Page last updated at 13:16 GMT, Friday, 14 December 2007

Control order man 'in nightmare'

By Dominic Casciani
BBC News

Cerie Bullivant
Cerie Bullivant would not tell the court where he absconded to.

The first man to be acquitted over breaching a terrorism control order says he is in a "new nightmare" hours after walking free from court.

Cerie Bullivant, 25, of Dagenham, Essex, told the BBC he was "truly grateful" to the jury who found him not guilty of breaching the order.

However, the home secretary imposed a new order on him after the case ended.

He is under a curfew, must wear an electronic tag and is banned from speaking to certain individuals.

The mental health nurse went missing earlier in the year with two other men, also on control orders.

Those men were brothers of a convicted terrorist and they remain on the run.

I'm truly grateful for the integrity and commonsense of the jury
Cerie Bullivant

During his trial for breaching his control order, Mr Bullivant told the court that he was not a terrorist - and that the conditions imposed on him by the Home Secretary were destroying his life.

While he admitted that he had absconded for a month before turning himself in, he said he had reasonable excuse to do so.

However, he refused to say where he had been or anything about the whereabouts of the two other men, Lamine and Ibrahim Adam.

The jury acquitted him on all charges.

But as soon as the nurse was cleared, the Home Secretary issued a new control order.

Speaking to the BBC on Friday, Mr Bullivant said that he wanted to put his life back together - but faced greater uncertainty.

> YOUR TASK:
Pick up the article on Cerie Bullivant's new control order after its last sentence and keep writing it. The material that follows is not needed for anything here.

> PROVIDED DATA:
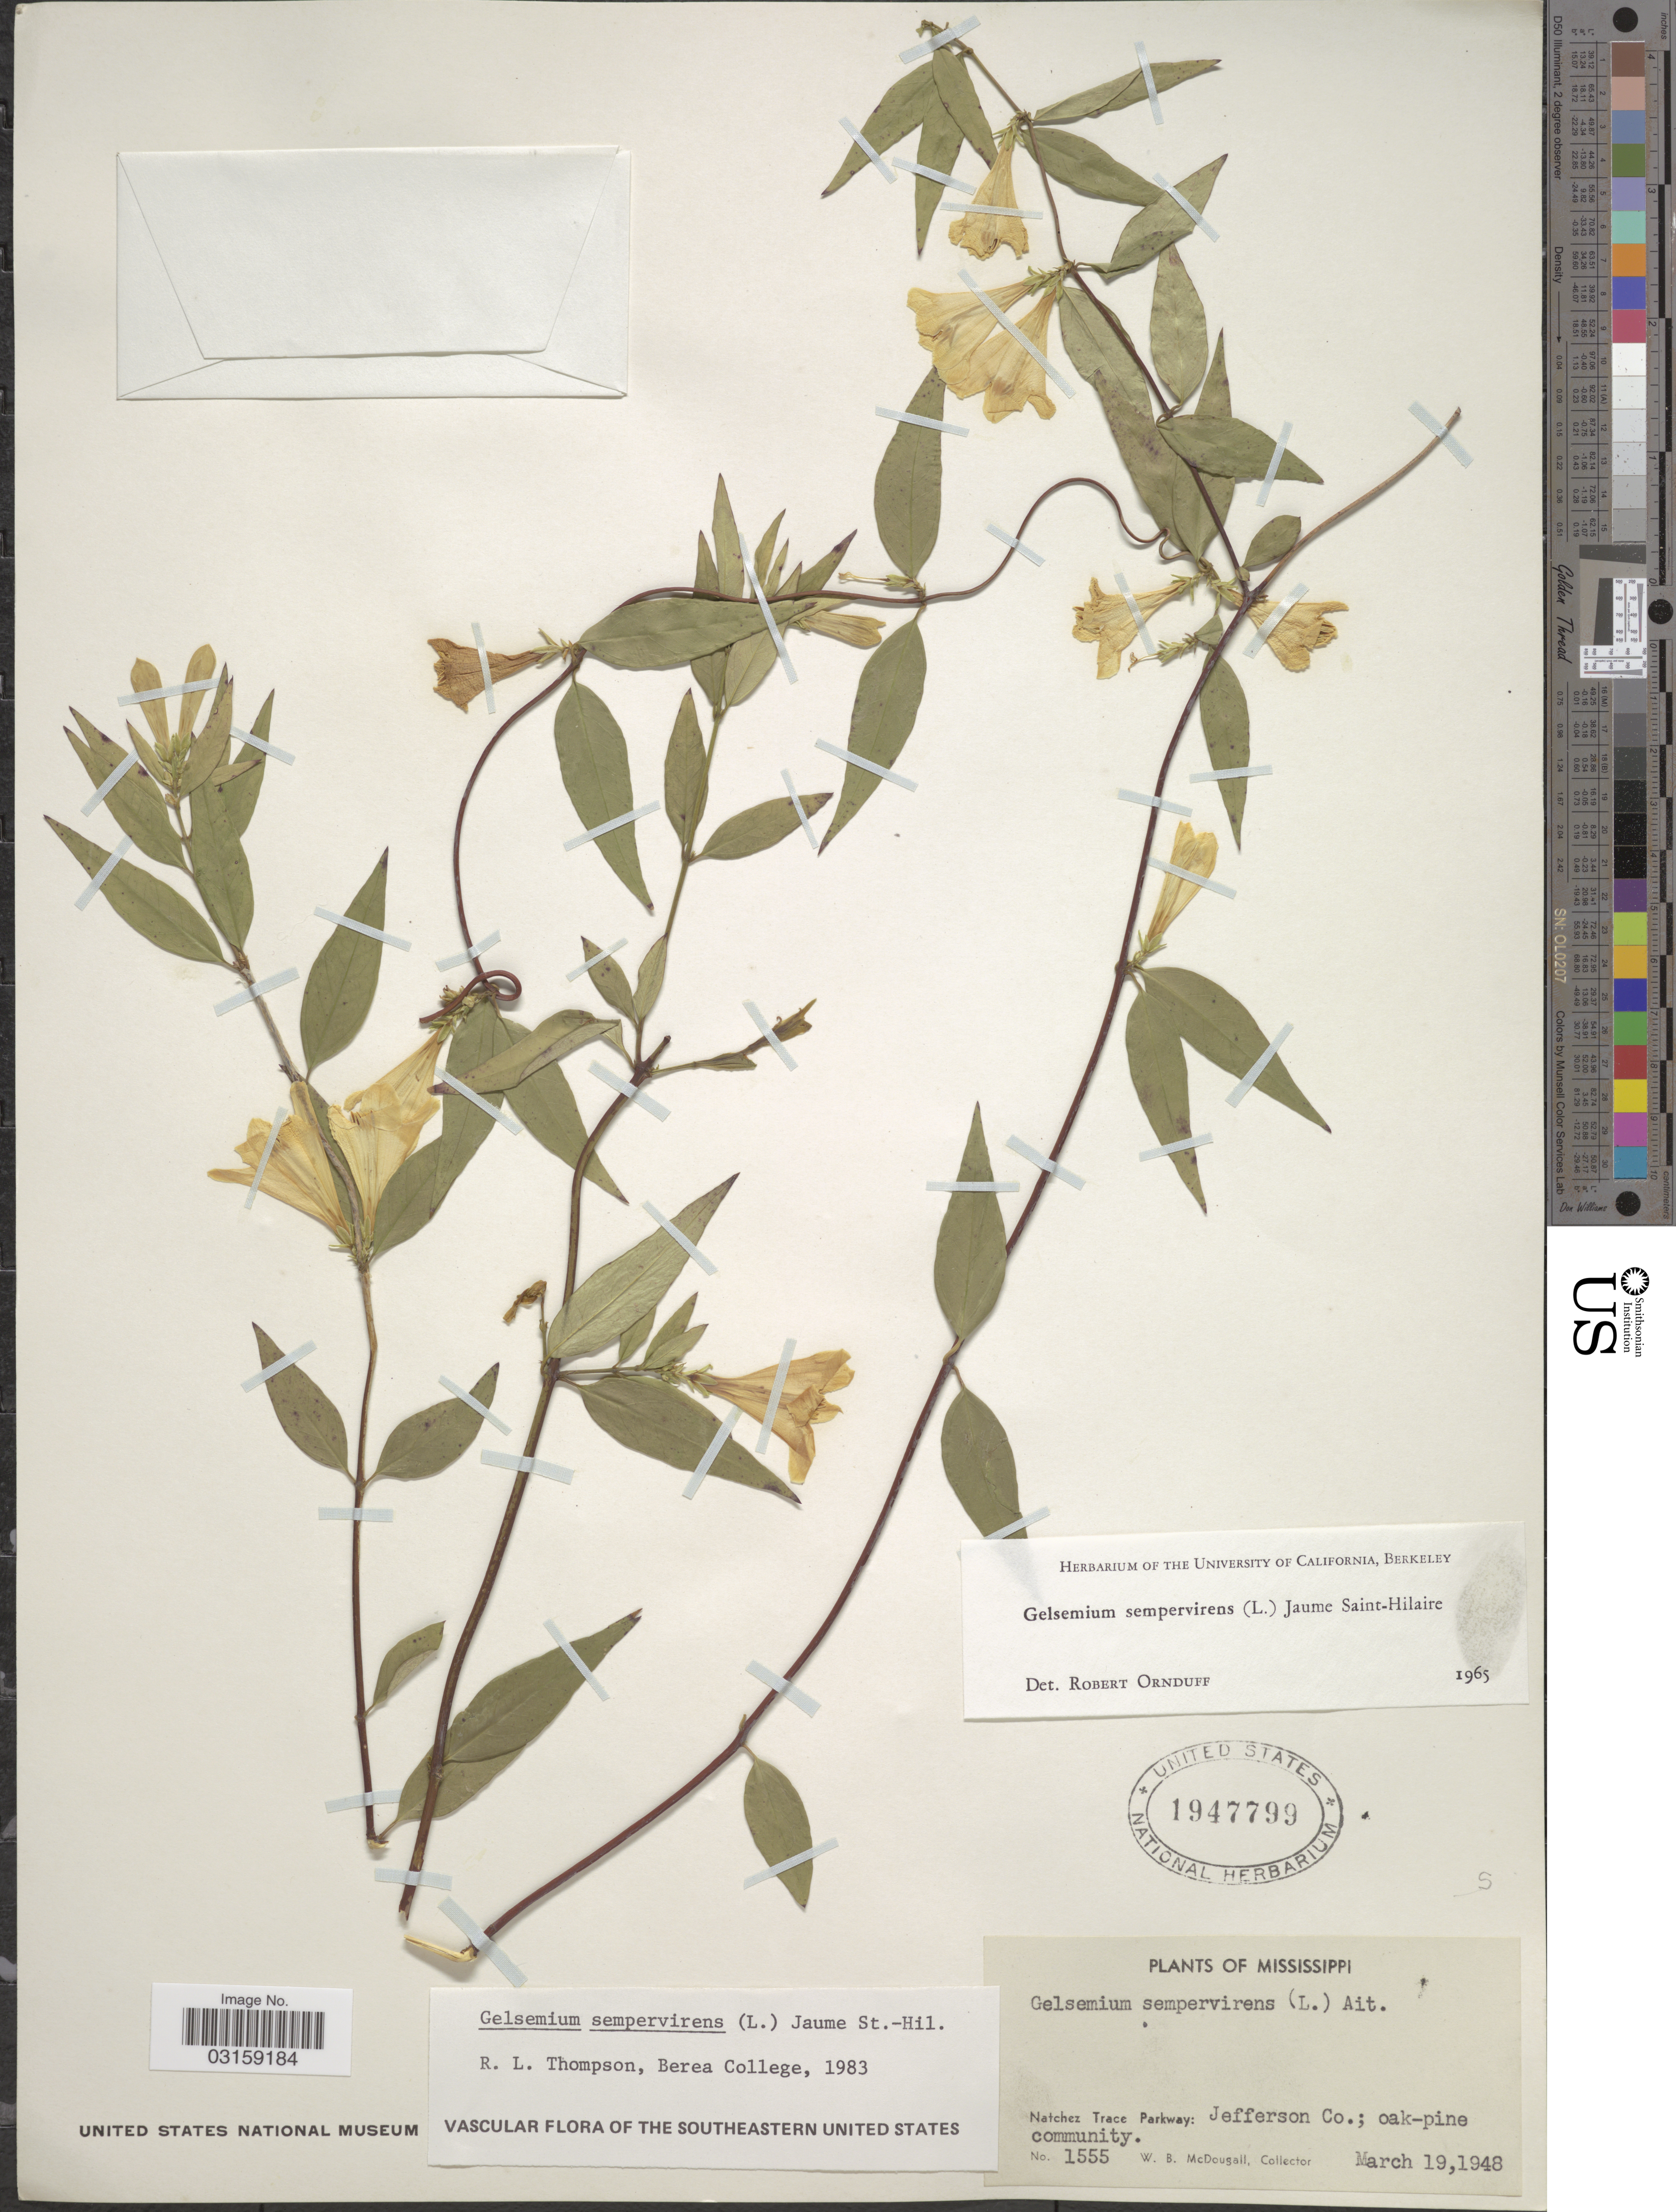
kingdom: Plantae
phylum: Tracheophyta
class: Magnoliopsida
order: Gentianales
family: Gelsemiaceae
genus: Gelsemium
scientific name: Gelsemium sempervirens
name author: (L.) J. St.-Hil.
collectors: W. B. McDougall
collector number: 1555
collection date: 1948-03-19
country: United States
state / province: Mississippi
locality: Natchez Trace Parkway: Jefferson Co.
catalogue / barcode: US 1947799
---
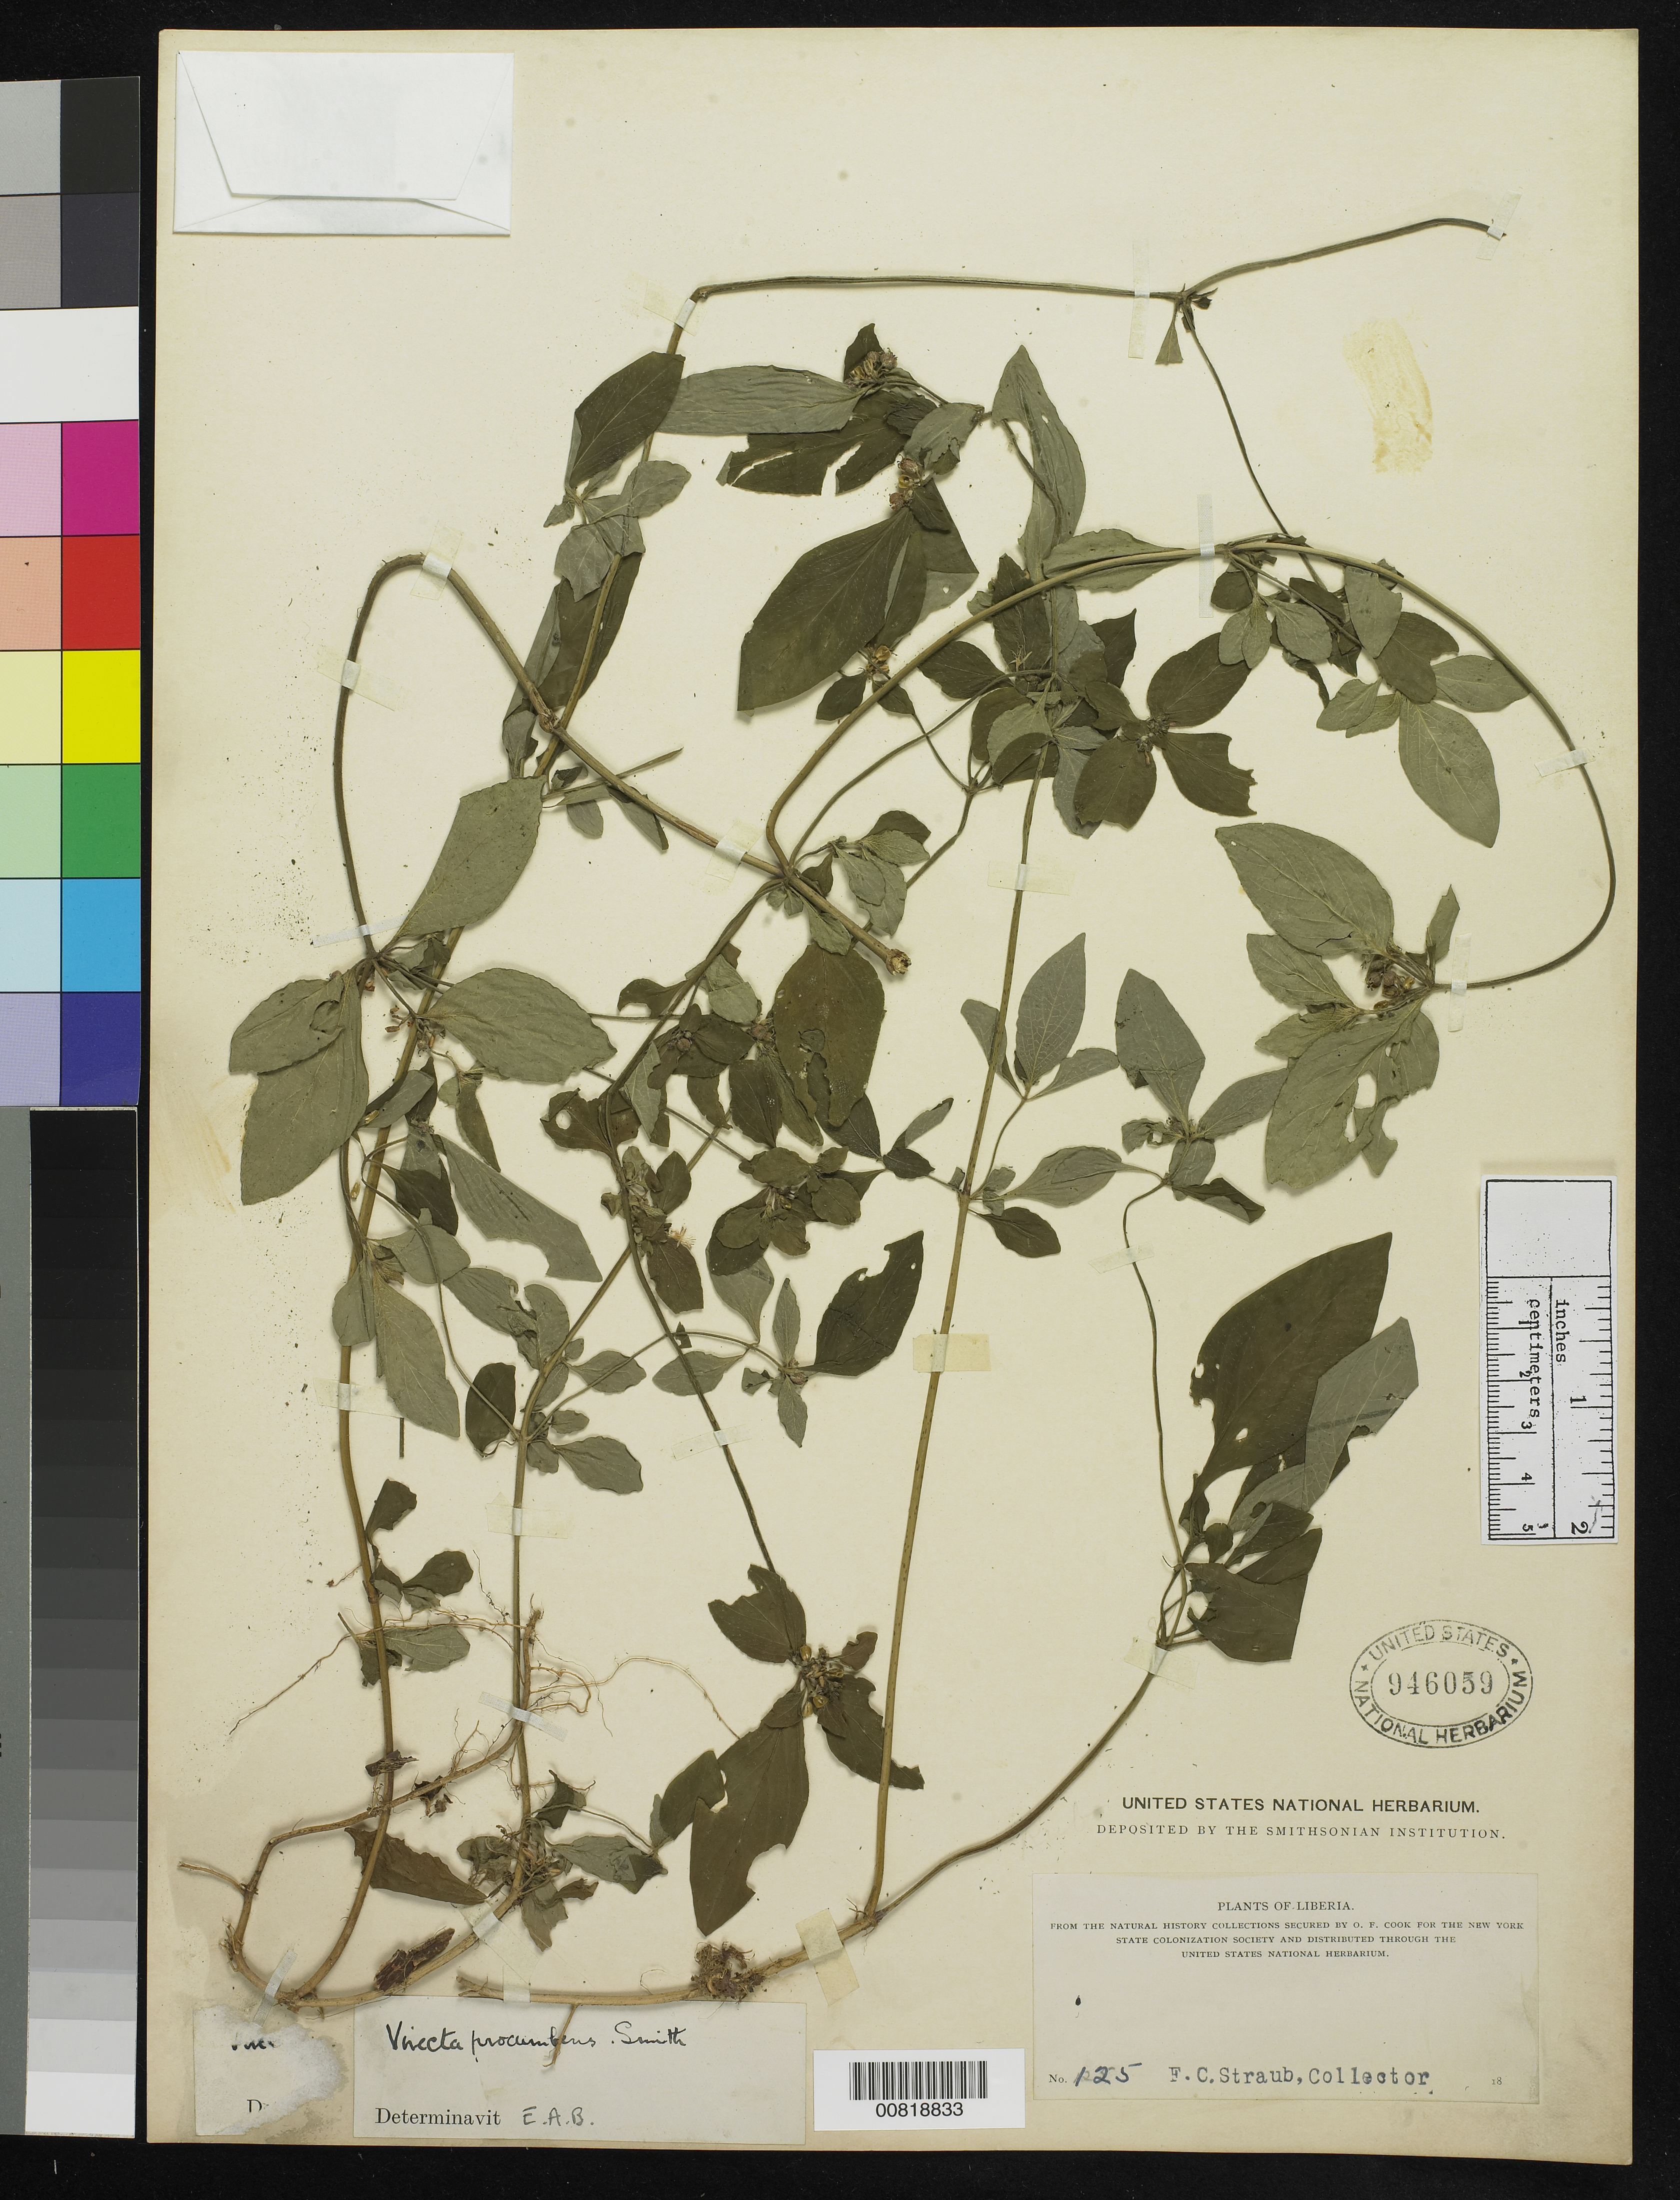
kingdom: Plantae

> RIGHT ANSWER:
"I'm truly grateful for the integrity and commonsense of the jury," said Mr Bullivant.

"But I'm now facing a new nightmare continuing into the future."

Security job ban

Under the control order, Mr Bullivant is not allowed to speak to certain inmates at Belmarsh prison.

The BBC understands he has also been banned from working for the London Underground or in a security industry post.

He is also required to gain official approval for any training or educational course.

The full grounds for the control order are secret and based on intelligence submissions made in closed evidence.

Gareth Peirce, solicitor for Mr Bullivant, said her client was trapped in an increasingly "Kafkaesque" world between the decisions of a jury to acquit and the actions of the Home Office.

Home Office criticised

Mr Bullivant's new control order will be reviewed in the High Court in January alongside his ongoing appeal against the original restrictions.

At a prelimary hearing on Friday, Mr Justice Collins said there may be "strong arguments" that the new control order's conditions were oppressive and could lead to further breaches.

But the judge also criticised Home Office officials for saying they were "surprised and disappointed" with the jury's verdict.

"We get rather a lot of that, not only from officials but also sometimes from ministers," he said. "But equally the public may be concerned by the verdict.

"I am bound to say it is unfortunate these comments were made. Perhaps I say that because I have suffered from ministers in my time."

"We have a system that relies on trial by jury and verdicts should be accepted. This sort of comment should be very carefully considered, and is probably inappropriate."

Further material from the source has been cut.